Ironie du sort, ceux qui passent leur temps à scruter les ressorts de la crise en rendant doctement raison de chaque convulsion (tantôt par un « euro trop bas », tantôt par un « euro trop fort ») sont toujours ceux qui font le plus de mal, pareils à des médecins qui, plutôt que de détourner l’attention du patient de sa douleur, la poursuivraient dans tous les organes de son corps, et transformeraient un mal localisable en un mal insaisissable à force de le pourchasser. Plus on parle de la crise, plus on y croit ; et plus on y croit, plus on y est. Une crise économique n’est peut-être pas plus complexe ni plus rationnelle qu’une crise d’épilepsie. Ou si elle l’est, alors ce n’est plus de crise qu’il faut parler, mais d’un cancer dont les manifestations renvoient à quelque chose de bien plus grave, ancien et structurel, à un faisceau de maux qui seraient, par exemple, l’incitation au profit individuel au détriment d’une approche de la communauté, le refus propre à l’enfant gâté de tous types de réglementations, l’assujettissement des activités productives aux activités spéculatives, etc. Il est vrai que cette ordonnance ne plaira guère aux adeptes de la « santé économique », qui préfèrent garder la bonne part du gâteau et recommander la cure d’amaigrissement aux autres. Mais on ne s’improvise pas médecin, et la macro-économie est une chose trop grave pour la confier aux chefs d’entreprise.

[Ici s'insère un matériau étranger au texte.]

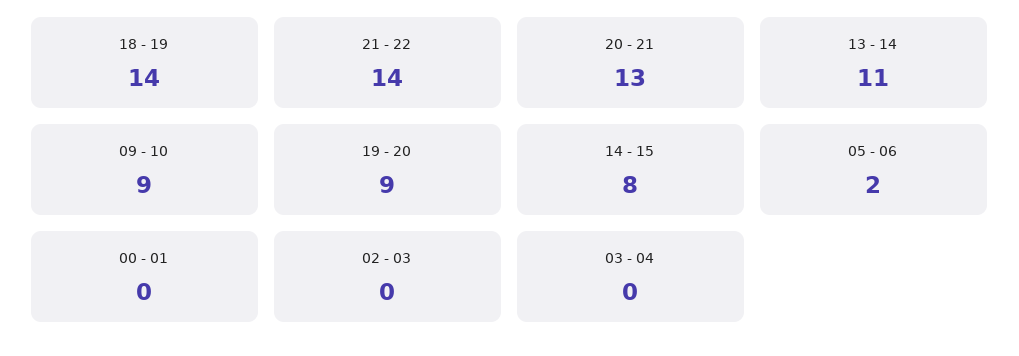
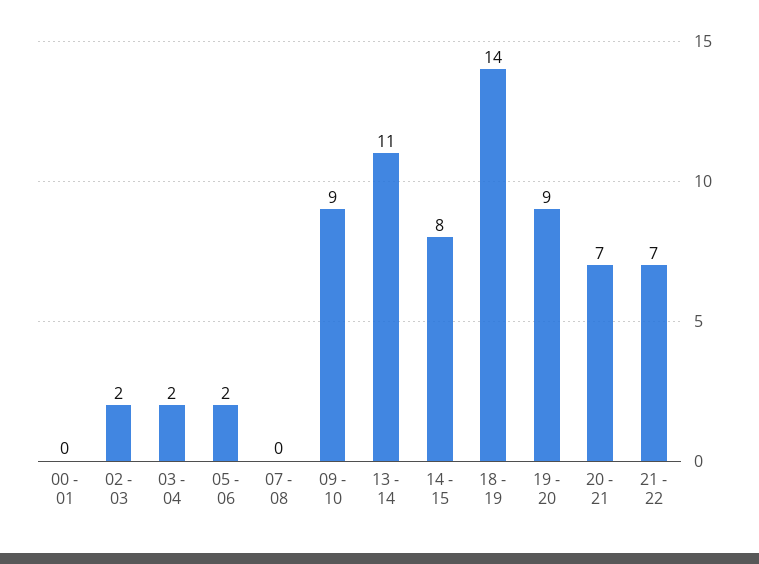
  {
    "18 - 19": 14,
-   "21 - 22": 14,
+   "21 - 22": 7,
-   "20 - 21": 13,
+   "20 - 21": 7,
    "13 - 14": 11,
    "09 - 10": 9,
    "19 - 20": 9,
    "14 - 15": 8,
    "05 - 06": 2,
    "00 - 01": 0,
-   "02 - 03": 0,
+   "02 - 03": 2,
-   "03 - 04": 0
+   "03 - 04": 2,
+   "07 - 08": 0
  }

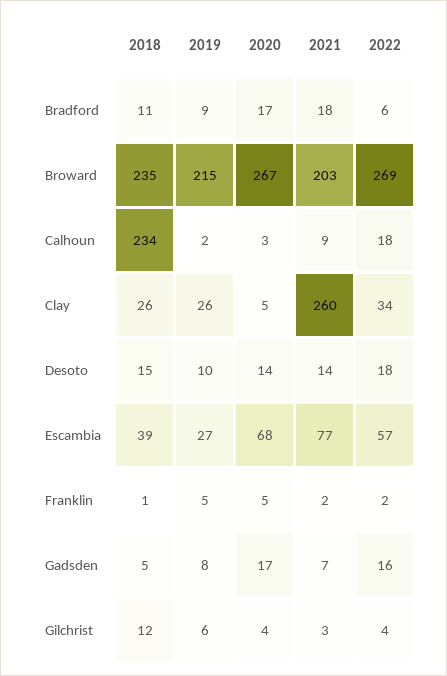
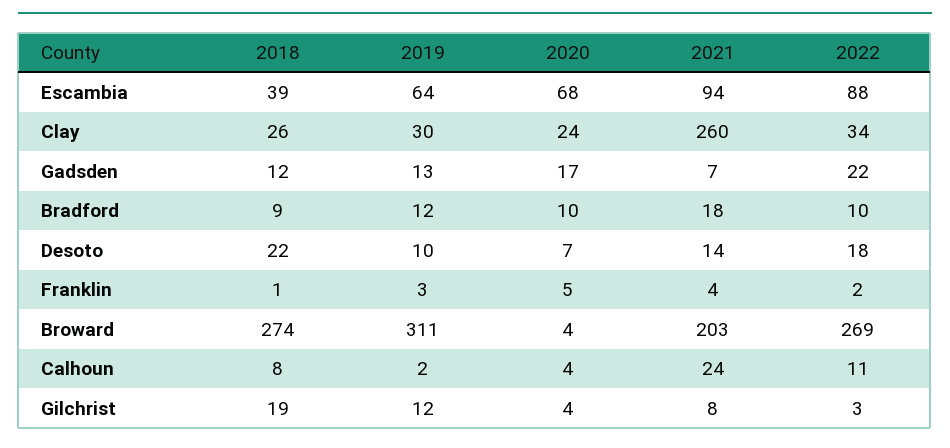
  {
    "2018": {
-     "Bradford": 11,
+     "Bradford": 9,
-     "Broward": 235,
+     "Broward": 274,
-     "Calhoun": 234,
+     "Calhoun": 8,
      "Clay": 26,
-     "Desoto": 15,
+     "Desoto": 22,
      "Escambia": 39,
      "Franklin": 1,
-     "Gadsden": 5,
+     "Gadsden": 12,
-     "Gilchrist": 12
+     "Gilchrist": 19
    },
    "2019": {
-     "Bradford": 9,
+     "Bradford": 12,
-     "Broward": 215,
+     "Broward": 311,
      "Calhoun": 2,
-     "Clay": 26,
+     "Clay": 30,
      "Desoto": 10,
-     "Escambia": 27,
+     "Escambia": 64,
-     "Franklin": 5,
+     "Franklin": 3,
-     "Gadsden": 8,
+     "Gadsden": 13,
-     "Gilchrist": 6
+     "Gilchrist": 12
    },
    "2020": {
-     "Bradford": 17,
+     "Bradford": 10,
-     "Broward": 267,
+     "Broward": 4,
-     "Calhoun": 3,
+     "Calhoun": 4,
-     "Clay": 5,
+     "Clay": 24,
-     "Desoto": 14,
+     "Desoto": 7,
      "Escambia": 68,
      "Franklin": 5,
      "Gadsden": 17,
      "Gilchrist": 4
    },
    "2021": {
      "Bradford": 18,
      "Broward": 203,
-     "Calhoun": 9,
+     "Calhoun": 24,
      "Clay": 260,
      "Desoto": 14,
-     "Escambia": 77,
+     "Escambia": 94,
-     "Franklin": 2,
+     "Franklin": 4,
      "Gadsden": 7,
-     "Gilchrist": 3
+     "Gilchrist": 8
    },
    "2022": {
-     "Bradford": 6,
+     "Bradford": 10,
      "Broward": 269,
-     "Calhoun": 18,
+     "Calhoun": 11,
      "Clay": 34,
      "Desoto": 18,
-     "Escambia": 57,
+     "Escambia": 88,
      "Franklin": 2,
-     "Gadsden": 16,
+     "Gadsden": 22,
-     "Gilchrist": 4
+     "Gilchrist": 3
    }
  }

On conviendra que la « reprise » économique, si tant est que le mot ait un sens, repose sur la confiance. Or la « confiance » est liée à la foi ; et sans entrer dans des débats philosophiques, sans vouloir opposer à tout prix foi et raison, la découverte du moteur psychologique qu’est la foi représente un sacré pavé dans la mare de ceux qui croient à la toute-puissance de la rationalité économique. La confiance qu’on met en quelque chose repose en effet sur une intuition qui va bien au-delà (ou reste bien en deçà) d’une analyse rationnelle. Elle ne se décide pas ; elle ne s’obtient pas par des mesures techniques. Si l’on passe en revue l’infinité de raisons qu’on peut avoir de préférer un produit A à un produit B, déterminer parmi toutes ces raisons celle qui serait la raison ultime en négligeant toute approche psychologique, c’est vouloir trouver une aiguille dans une botte de foin. Par une contradiction inexplicable, le même libéralisme qui prétend s’en remettre à l’individu refuse absolument de reconnaître des logiques individuelles qu’il ne pourrait faire entrer dans son graphique. Loin d’être un donné, la « rationalité » économique est le résultat d’une construction idéologique laborieuse qui doit d’abord nier les différences concrètes pour pouvoir tracer sa courbe. Ainsi l’économiste libéral ressemble-t-il au fou qui cherche sa clé sous le lampadaire parce que c’est là qu’il y a de la lumière.

Si le libéralisme en veut à ce point à l’Etat-Providence, ce n’est point du tout parce que le concept de Providence serait daté : d’une part, ceux qui défendent l’Etat-Providence savent bien qu’il s’agit d’une métaphore pas très heureuse (mais pour ceux qui ne sont pas dans l’idéologie, le mot n’est pas une idole, le sens peut varier en fonction du temps et du contexte) ; d’autre part, les libéraux attaquent la métaphore parce qu’ils croient, eux, à une Providence réelle, celle de la « main invisible » d’Adam Smith, qui amènerait miraculeusement tous les intérêts égoïstes à converger dans le sens du bien « collectif » (jamais Adam Smith n’a dit quel est son intérêt à lui de le faire croire). Bien qu’on n’entende personne le dire parmi ceux qui s’en proclament les experts, le libéralisme, qu’il soit « néo » ou non, est une pensée d’Ancien Régime, pour lequel une foi bien comprise est utile pour contenir et diriger le peuple. Voilà un critère de distinction entre la foi et la religion : la seconde se méfie de la première et s’en remet à une institution pour dissimuler ce qu’elle a de non-rationnel. Les experts sont les prêtres de cette nouvelle religion, la rationalité économique le latin que seuls les experts peuvent traduire pour le peuple, la « pédagogie » médiatique le sermon hebdomadaire. C’est ainsi que la crise économique actuelle en vient à recevoir la même interprétation que le tremblement de terre de Lisbonne au XVIIIe siècle : il se trouve toujours des gens pour insulter les victimes.